Aim of the exercise: Transcribe word for word the lines below from the line with "right elbow: (563, 534)" through the line with "left knee: (377, 620)", ends included.

Collected data
*****

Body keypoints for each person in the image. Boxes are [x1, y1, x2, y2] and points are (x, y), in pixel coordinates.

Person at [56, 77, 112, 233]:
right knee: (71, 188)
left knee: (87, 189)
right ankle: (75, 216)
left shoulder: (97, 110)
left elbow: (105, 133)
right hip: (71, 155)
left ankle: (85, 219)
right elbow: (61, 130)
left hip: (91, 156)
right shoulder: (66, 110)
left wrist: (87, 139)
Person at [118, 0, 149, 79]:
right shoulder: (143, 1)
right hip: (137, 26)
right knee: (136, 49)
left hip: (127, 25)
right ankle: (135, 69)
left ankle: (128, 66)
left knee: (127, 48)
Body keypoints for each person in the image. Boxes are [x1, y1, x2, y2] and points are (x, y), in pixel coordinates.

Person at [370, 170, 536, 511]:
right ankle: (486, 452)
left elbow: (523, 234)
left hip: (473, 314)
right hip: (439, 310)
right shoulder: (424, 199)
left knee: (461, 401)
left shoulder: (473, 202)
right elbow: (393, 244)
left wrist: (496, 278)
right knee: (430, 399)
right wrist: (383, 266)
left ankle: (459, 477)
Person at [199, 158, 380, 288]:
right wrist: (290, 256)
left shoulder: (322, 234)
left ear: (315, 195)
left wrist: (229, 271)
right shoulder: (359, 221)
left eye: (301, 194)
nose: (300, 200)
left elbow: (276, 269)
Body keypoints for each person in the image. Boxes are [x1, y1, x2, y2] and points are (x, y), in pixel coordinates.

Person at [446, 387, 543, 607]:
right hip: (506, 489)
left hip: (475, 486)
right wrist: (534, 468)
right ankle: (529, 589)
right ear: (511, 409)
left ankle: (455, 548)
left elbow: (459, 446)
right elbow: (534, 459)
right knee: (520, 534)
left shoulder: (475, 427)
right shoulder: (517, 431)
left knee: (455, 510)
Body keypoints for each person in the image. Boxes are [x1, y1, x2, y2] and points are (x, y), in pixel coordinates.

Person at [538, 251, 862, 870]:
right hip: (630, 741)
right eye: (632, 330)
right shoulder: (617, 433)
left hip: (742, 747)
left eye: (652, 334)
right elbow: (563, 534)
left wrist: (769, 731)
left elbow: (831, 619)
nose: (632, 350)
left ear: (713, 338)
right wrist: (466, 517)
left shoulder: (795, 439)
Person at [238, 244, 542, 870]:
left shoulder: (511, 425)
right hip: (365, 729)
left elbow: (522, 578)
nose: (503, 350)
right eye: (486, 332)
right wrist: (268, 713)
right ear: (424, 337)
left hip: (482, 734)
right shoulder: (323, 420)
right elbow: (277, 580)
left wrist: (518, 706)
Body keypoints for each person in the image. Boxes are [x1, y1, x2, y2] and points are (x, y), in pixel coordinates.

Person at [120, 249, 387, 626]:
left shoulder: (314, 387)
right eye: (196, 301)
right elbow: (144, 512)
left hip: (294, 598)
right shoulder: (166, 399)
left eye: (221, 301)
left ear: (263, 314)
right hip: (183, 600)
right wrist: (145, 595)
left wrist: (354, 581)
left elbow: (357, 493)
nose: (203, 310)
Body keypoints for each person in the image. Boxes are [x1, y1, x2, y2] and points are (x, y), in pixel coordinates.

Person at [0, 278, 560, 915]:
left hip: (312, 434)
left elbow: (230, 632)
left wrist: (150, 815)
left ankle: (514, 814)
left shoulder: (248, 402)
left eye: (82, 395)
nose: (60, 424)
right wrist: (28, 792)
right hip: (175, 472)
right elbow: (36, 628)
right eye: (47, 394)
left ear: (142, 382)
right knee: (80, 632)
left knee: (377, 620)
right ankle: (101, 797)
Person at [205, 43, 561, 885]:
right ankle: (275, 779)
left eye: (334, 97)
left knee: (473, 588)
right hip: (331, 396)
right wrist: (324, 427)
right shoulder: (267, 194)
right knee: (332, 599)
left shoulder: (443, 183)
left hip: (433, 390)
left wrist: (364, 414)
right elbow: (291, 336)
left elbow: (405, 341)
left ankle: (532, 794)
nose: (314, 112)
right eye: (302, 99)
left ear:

*****

Written solution:
right elbow: (563, 534)
left wrist: (769, 731)
left elbow: (831, 619)
nose: (632, 350)
left ear: (713, 338)
right wrist: (466, 517)
left shoulder: (795, 439)
Person at [238, 244, 542, 870]:
left shoulder: (511, 425)
right hip: (365, 729)
left elbow: (522, 578)
nose: (503, 350)
right eye: (486, 332)
right wrist: (268, 713)
right ear: (424, 337)
left hip: (482, 734)
right shoulder: (323, 420)
right elbow: (277, 580)
left wrist: (518, 706)
Body keypoints for each person in the image. Boxes are [x1, y1, x2, y2] and points are (x, y), in pixel coordinates.

Person at [120, 249, 387, 626]:
left shoulder: (314, 387)
right eye: (196, 301)
right elbow: (144, 512)
left hip: (294, 598)
right shoulder: (166, 399)
left eye: (221, 301)
left ear: (263, 314)
right hip: (183, 600)
right wrist: (145, 595)
left wrist: (354, 581)
left elbow: (357, 493)
nose: (203, 310)
Body keypoints for each person in the image. Boxes are [x1, y1, x2, y2] and points are (x, y), in pixel coordinates.

Person at [0, 278, 560, 915]:
left hip: (312, 434)
left elbow: (230, 632)
left wrist: (150, 815)
left ankle: (514, 814)
left shoulder: (248, 402)
left eye: (82, 395)
nose: (60, 424)
right wrist: (28, 792)
right hip: (175, 472)
right elbow: (36, 628)
right eye: (47, 394)
left ear: (142, 382)
right knee: (80, 632)
left knee: (377, 620)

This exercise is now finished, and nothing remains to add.